Most currencies in the world experienced a loss in value in the last two years. Behind this phenomenon were an increase in government spending, weaker economic activity, the war in Ukraine, supply-chain disruption, and monetary policy tightening by central banks. In this environment, the outperformance of the Swiss Franc over another six other European currencies—Danish krone, Norwegian krone, Polish zloty, U.K. pound, Swedish krona, and the euro — stands out.
The performance of the Swiss Franc is outstanding: right now, it’s 7% above its January 2019 level against the U.S. dollar. In the same time window, in contrast, the rest are all down: the euro by 5%; the Danish krone also 5%; the Norwegian krone 11%; the Swedish krona 13%; the Polish zloty 13%; and the pound 2%.

Even though all these currencies are subject to country-specific fiscal and monetary policy, there was one common factor that affected all of them: inflation. Indeed, the data show a negative correlation between inflation and currency performance.
From January 2019 to its recent peak, Switzerland’s inflation rate increased by 2.9 pp., Poland’s by 17.2 pp., Sweden’s by 9.6 pp., Norway’s by 4.4 pp., the eurozone’s by 9.2 pp., the U.K’s by 7.8 pp., and Denmark’s by 8.8 pp.

Over the last two years, the prices of two groups of products increased considerably: energy and food.
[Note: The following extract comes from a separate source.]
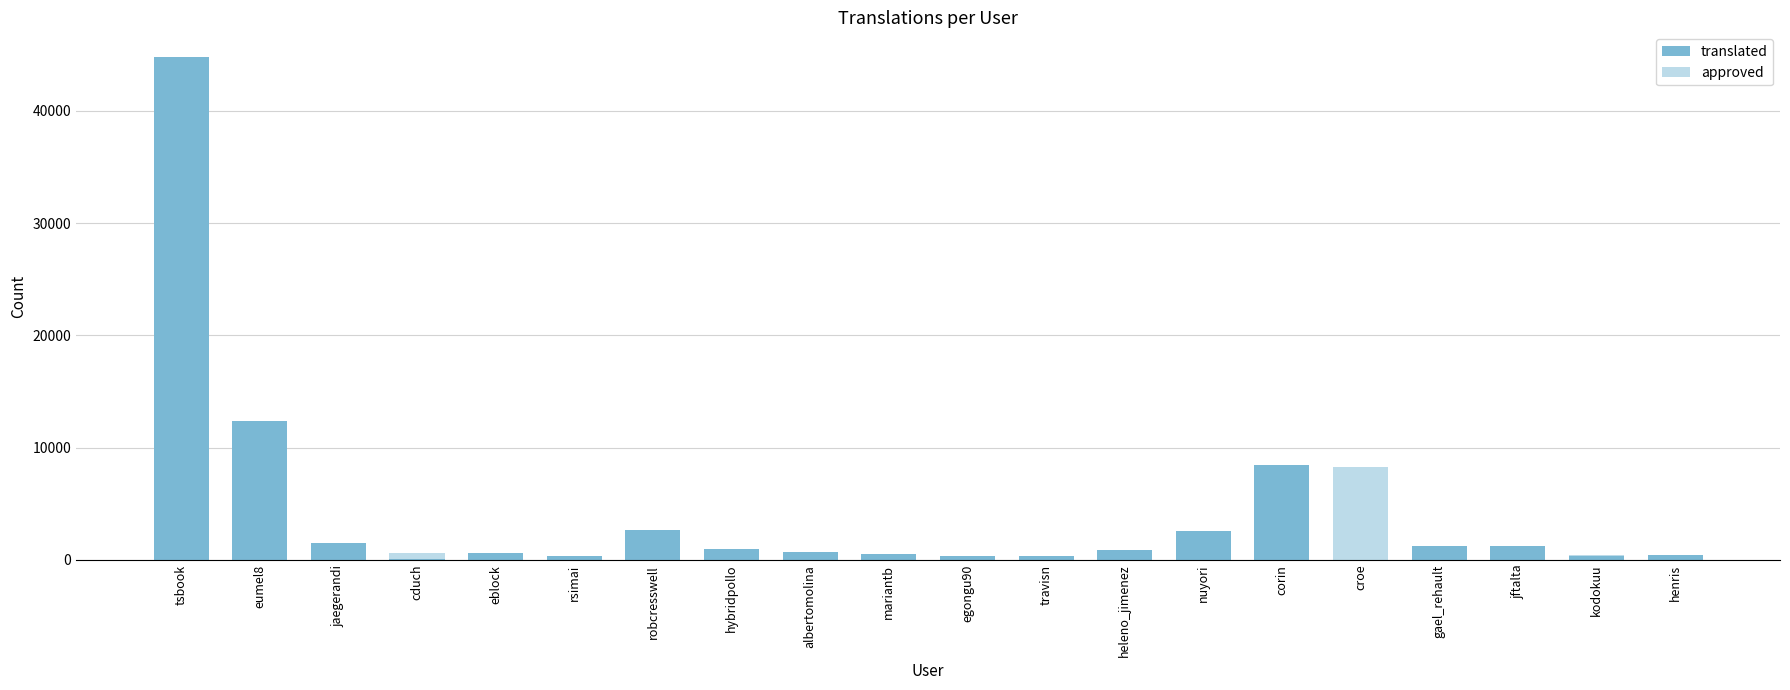

Reading left to right, transcribe all the data shown in this chart.

translated: 44739	12384	1471	90	600	341	2692	1015	670	506	331	310	859	2544	8457	34	1266	1216	375	409
approved: 0	81	43	654	0	249	0	0	0	48	0	0	0	0	21	8319	5	26	477	189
It is precisely through these groups that we can analyze why Swiss inflation didn’t rise as much as that of other European countries.
Switzerland, unlike its neighbors, is characterized by low dependency on oil, gas, and coal to produce energy: 1% of energy production comes from these sources, while for Poland the figure is a whopping 86%.

In addition, Swiss agricultural food tariffs are considerably higher than in other developed economies. The average Swiss tariff on agricultural products is 42.6%. Therefore, the impact of food price increases abroad are lower than in countries where tariffs are low. Local Swiss products are (artificially) more competitive to begin with.
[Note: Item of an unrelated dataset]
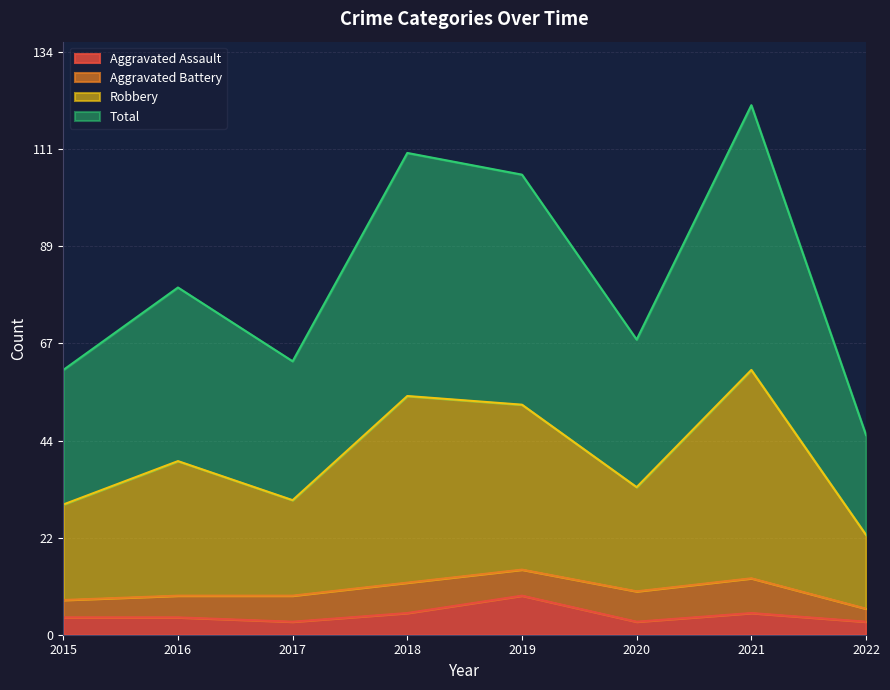

What is the highest value of the Aggravated Assault series?

9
Finally, Switzerland has a strong institutional framework, which gives certainty to long-term investors, and even makes them consider the Swiss franc as a substitute for commodities. This means that investors are constantly demanding Swiss francs, whose value has to increase in order to clear the market. This is particularly evident during high-uncertainty periods. The currency serves, like the U.S. dollar, as a safe haven.
We expect the Swiss franc to continue performing well in the future, with lower volatility relative to its peers. However, its 2023 return might be low compared to other currencies, specifically those that considerably lost value against the USD and might have overshot during 2022. Mean reversion, after all, still applies.